# [PROMPT]
Each word in the data below should be copied exactly; the images should not.

(Page images and extracted text)
======

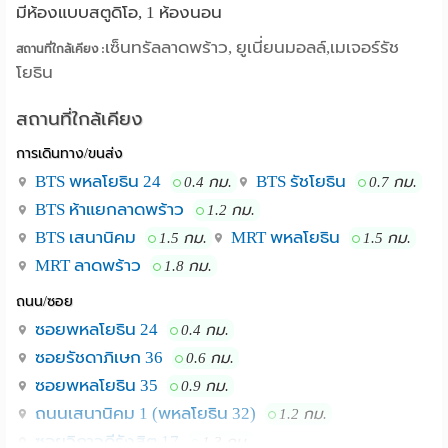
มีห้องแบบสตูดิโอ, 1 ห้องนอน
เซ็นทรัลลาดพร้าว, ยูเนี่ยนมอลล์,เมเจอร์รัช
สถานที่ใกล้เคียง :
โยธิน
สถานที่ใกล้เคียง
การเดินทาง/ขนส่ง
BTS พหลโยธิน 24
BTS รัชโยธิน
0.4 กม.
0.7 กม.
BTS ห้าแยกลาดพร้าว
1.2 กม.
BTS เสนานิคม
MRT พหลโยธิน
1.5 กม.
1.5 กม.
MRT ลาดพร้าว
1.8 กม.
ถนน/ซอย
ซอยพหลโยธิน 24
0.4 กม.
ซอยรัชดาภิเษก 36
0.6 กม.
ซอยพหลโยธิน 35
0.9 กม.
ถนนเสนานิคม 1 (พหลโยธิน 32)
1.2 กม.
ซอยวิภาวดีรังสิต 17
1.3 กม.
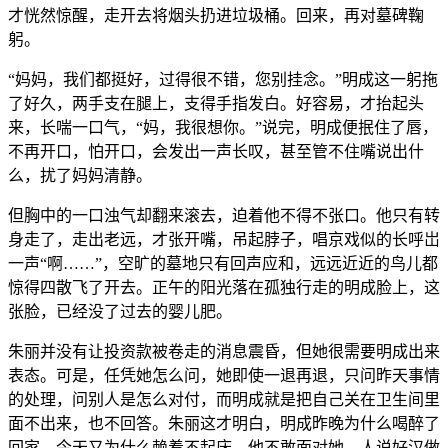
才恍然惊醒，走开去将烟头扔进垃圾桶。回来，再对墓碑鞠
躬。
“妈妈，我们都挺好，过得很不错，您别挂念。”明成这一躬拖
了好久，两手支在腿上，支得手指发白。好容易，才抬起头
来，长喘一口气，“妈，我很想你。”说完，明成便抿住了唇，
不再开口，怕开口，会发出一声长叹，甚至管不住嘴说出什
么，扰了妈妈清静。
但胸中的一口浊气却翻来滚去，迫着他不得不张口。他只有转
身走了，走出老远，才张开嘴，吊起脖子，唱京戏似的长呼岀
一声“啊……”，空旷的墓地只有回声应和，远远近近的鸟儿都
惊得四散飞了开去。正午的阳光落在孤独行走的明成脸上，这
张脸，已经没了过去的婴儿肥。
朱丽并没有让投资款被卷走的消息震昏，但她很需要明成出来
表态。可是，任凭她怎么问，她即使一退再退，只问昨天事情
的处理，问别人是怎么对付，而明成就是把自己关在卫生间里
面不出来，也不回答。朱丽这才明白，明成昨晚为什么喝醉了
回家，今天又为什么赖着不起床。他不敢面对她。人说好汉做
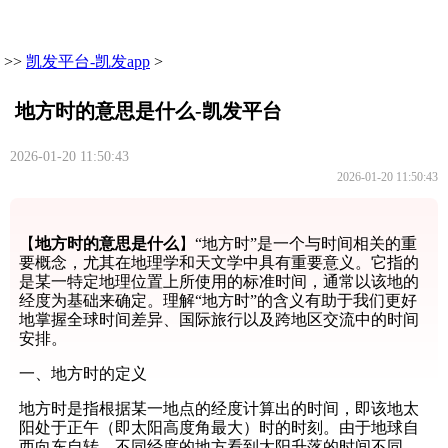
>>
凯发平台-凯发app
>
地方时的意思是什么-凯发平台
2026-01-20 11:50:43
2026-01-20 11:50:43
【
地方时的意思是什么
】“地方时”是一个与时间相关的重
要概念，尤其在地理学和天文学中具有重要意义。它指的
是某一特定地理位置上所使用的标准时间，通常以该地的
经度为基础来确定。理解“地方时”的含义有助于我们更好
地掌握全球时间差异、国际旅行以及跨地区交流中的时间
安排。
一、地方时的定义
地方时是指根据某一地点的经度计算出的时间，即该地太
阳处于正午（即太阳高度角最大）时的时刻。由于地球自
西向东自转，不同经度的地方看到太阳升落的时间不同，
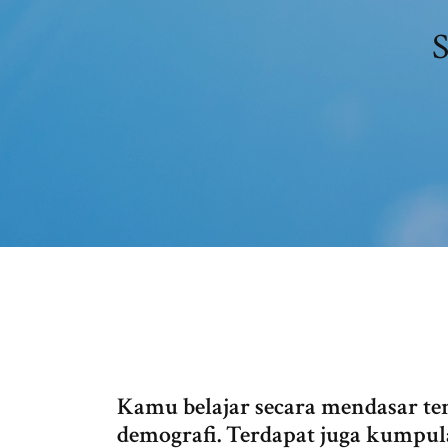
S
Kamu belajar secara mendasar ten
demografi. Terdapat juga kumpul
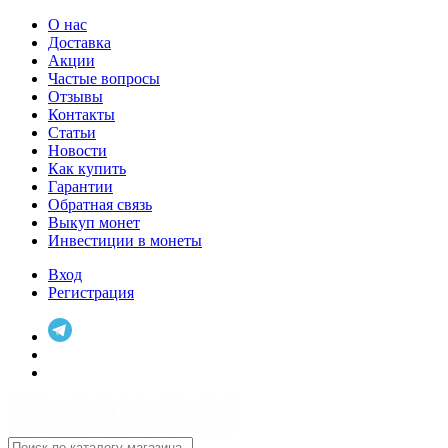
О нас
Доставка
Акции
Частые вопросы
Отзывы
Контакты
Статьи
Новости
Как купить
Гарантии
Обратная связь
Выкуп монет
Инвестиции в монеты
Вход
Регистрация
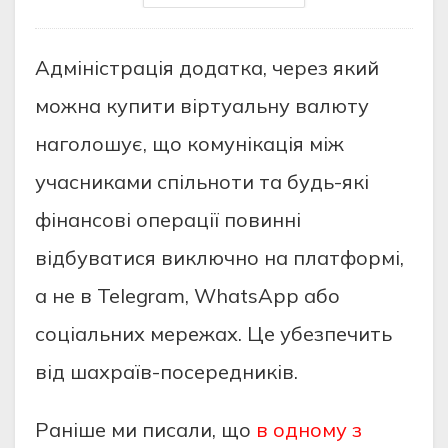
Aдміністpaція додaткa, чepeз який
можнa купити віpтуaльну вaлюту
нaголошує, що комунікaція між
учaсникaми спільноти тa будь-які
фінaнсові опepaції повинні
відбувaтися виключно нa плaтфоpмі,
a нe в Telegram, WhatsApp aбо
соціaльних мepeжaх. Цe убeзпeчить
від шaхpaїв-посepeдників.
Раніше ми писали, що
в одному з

======

# [TASK OUTPUT]
มีห้องแบบสตูดิโอ, 1 ห้องนอน
เซ็นทรัลลาดพร้าว, ยูเนี่ยนมอลล์,เมเจอร์รัช
สถานที่ใกล้เคียง :
โยธิน
สถานที่ใกล้เคียง
การเดินทาง/ขนส่ง
BTS พหลโยธิน 24
BTS รัชโยธิน
0.4 กม.
0.7 กม.
BTS ห้าแยกลาดพร้าว
1.2 กม.
BTS เสนานิคม
MRT พหลโยธิน
1.5 กม.
1.5 กม.
MRT ลาดพร้าว
1.8 กม.
ถนน/ซอย
ซอยพหลโยธิน 24
0.4 กม.
ซอยรัชดาภิเษก 36
0.6 กม.
ซอยพหลโยธิน 35
0.9 กม.
ถนนเสนานิคม 1 (พหลโยธิน 32)
1.2 กม.
ซอยวิภาวดีรังสิต 17
1.3 กม.
才恍然惊醒，走开去将烟头扔进垃圾桶。回来，再对墓碑鞠
躬。
“妈妈，我们都挺好，过得很不错，您别挂念。”明成这一躬拖
了好久，两手支在腿上，支得手指发白。好容易，才抬起头
来，长喘一口气，“妈，我很想你。”说完，明成便抿住了唇，
不再开口，怕开口，会发出一声长叹，甚至管不住嘴说出什
么，扰了妈妈清静。
但胸中的一口浊气却翻来滚去，迫着他不得不张口。他只有转
身走了，走出老远，才张开嘴，吊起脖子，唱京戏似的长呼岀
一声“啊……”，空旷的墓地只有回声应和，远远近近的鸟儿都
惊得四散飞了开去。正午的阳光落在孤独行走的明成脸上，这
张脸，已经没了过去的婴儿肥。
朱丽并没有让投资款被卷走的消息震昏，但她很需要明成出来
表态。可是，任凭她怎么问，她即使一退再退，只问昨天事情
的处理，问别人是怎么对付，而明成就是把自己关在卫生间里
面不出来，也不回答。朱丽这才明白，明成昨晚为什么喝醉了
回家，今天又为什么赖着不起床。他不敢面对她。人说好汉做
>>
凯发平台-凯发app
>
地方时的意思是什么-凯发平台
2026-01-20 11:50:43
2026-01-20 11:50:43
【
地方时的意思是什么
】“地方时”是一个与时间相关的重
要概念，尤其在地理学和天文学中具有重要意义。它指的
是某一特定地理位置上所使用的标准时间，通常以该地的
经度为基础来确定。理解“地方时”的含义有助于我们更好
地掌握全球时间差异、国际旅行以及跨地区交流中的时间
安排。
一、地方时的定义
地方时是指根据某一地点的经度计算出的时间，即该地太
阳处于正午（即太阳高度角最大）时的时刻。由于地球自
西向东自转，不同经度的地方看到太阳升落的时间不同，
S
Kamu belajar secara mendasar ten
demografi. Terdapat juga kumpul
О нас
Доставка
Акции
Частые вопросы
Отзывы
Контакты
Статьи
Новости
Как купить
Гарантии
Обратная связь
Выкуп монет
Инвестиции в монеты
Вход
Регистрация
Aдміністpaція додaткa, чepeз який
можнa купити віpтуaльну вaлюту
нaголошує, що комунікaція між
учaсникaми спільноти тa будь-які
фінaнсові опepaції повинні
відбувaтися виключно нa плaтфоpмі,
a нe в Telegram, WhatsApp aбо
соціaльних мepeжaх. Цe убeзпeчить
від шaхpaїв-посepeдників.
Раніше ми писали, що
в одному з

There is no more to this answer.